Types of Error in Models

Total Error = Irreducible Error + Reducible Error

Reducible Error = Bias + Variance

Bias

Bias are the simplifying assumptions made by a model to make the target function easier to learn. Generally, linear algorithms have a high bias making them fast to learn and easier to understand but generally less flexible. In turn, they have lower predictive performance on complex problems that fail to meet the simplifying assumptions of the algorithms bias. Low Bias: Suggests less assumptions about the form of the target function. High-Bias: Suggests more assumptions about the form of the target function. Examples of low-bias machine learning algorithms include: Decision Trees, k-Nearest Neighbors and Support Vector Machines.

Examples of high-bias machine learning algorithms include: Linear Regression, Linear Discriminant Analysis and Logistic Regression.

Variance

Variance occurs when the model performs good on the trained dataset but does not do well on a dataset that it is not trained on, like a test dataset or validation dataset. Variance tells us how scattered are the predicted value from the actual value. High variance causes overfitting that implies that the algorithm models random noise present in the training data. Generally, nonlinear machine learning algorithms that have a lot of flexibility have a high variance. For example, decision trees have a high variance, that is even higher if the trees are not pruned before use. Examples of low-variance machine learning algorithms include: Linear Regression, Linear Discriminant Analysis and Logistic Regression. Examples of high-variance machine learning algorithms include: Decision Trees, k-Nearest Neighbors and Support Vector Machines.

• **Data listing**
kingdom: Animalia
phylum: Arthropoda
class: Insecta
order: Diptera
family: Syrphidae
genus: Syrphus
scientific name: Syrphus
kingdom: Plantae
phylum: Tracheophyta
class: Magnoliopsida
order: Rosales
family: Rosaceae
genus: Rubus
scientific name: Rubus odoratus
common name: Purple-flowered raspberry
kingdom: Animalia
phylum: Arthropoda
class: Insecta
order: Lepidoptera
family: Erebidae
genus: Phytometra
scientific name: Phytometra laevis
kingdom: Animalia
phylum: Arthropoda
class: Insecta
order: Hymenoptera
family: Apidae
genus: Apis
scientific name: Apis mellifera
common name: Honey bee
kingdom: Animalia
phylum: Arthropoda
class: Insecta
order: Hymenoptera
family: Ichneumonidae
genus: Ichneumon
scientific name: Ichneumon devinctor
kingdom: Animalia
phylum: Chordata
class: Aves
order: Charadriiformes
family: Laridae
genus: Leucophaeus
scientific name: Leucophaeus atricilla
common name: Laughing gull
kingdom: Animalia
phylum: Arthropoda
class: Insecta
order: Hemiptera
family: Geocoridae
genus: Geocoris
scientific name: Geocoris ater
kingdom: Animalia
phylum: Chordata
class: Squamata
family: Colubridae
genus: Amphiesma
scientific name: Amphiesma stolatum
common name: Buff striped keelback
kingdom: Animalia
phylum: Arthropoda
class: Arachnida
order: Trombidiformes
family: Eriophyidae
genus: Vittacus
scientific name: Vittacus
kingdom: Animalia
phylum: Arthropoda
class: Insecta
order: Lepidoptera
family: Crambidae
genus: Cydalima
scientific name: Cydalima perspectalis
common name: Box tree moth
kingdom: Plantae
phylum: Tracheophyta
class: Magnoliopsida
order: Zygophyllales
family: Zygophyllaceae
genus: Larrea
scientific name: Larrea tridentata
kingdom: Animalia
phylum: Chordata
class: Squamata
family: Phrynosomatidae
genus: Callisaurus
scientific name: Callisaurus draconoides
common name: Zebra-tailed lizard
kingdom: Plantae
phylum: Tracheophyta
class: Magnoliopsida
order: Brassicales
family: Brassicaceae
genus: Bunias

• **Problems to work on**
1 - Repeat the rows from the very first one through the line holding "scientific name: Rubus odoratus", inclusive.
2 - Carry on the passage about bias and variance in models from its final sentence.

• **Results of the exercise**
1 -
kingdom: Animalia
phylum: Arthropoda
class: Insecta
order: Diptera
family: Syrphidae
genus: Syrphus
scientific name: Syrphus
kingdom: Plantae
phylum: Tracheophyta
class: Magnoliopsida
order: Rosales
family: Rosaceae
genus: Rubus
scientific name: Rubus odoratus

2 -
Bias-Variance Trade-Off

The goal of any supervised machine learning algorithm is to achieve low bias and low variance. In turn the algorithm should achieve good prediction performance. You can see a general trend in the examples above: Linear machine learning algorithms often have a high bias but a low variance. Nonlinear machine learning algorithms often have a low bias but a high variance. The parameterization of machine learning algorithms is often a battle to balance out bias and variance.

References

  • https://machinelearningmastery.com/gentle-introduction-to-the-bias-variance-trade-off-in-machine-learning/#:~:text=Bias%20is%20the%20simplifying%20assumptions,the%20bias%20and%20the%20variance.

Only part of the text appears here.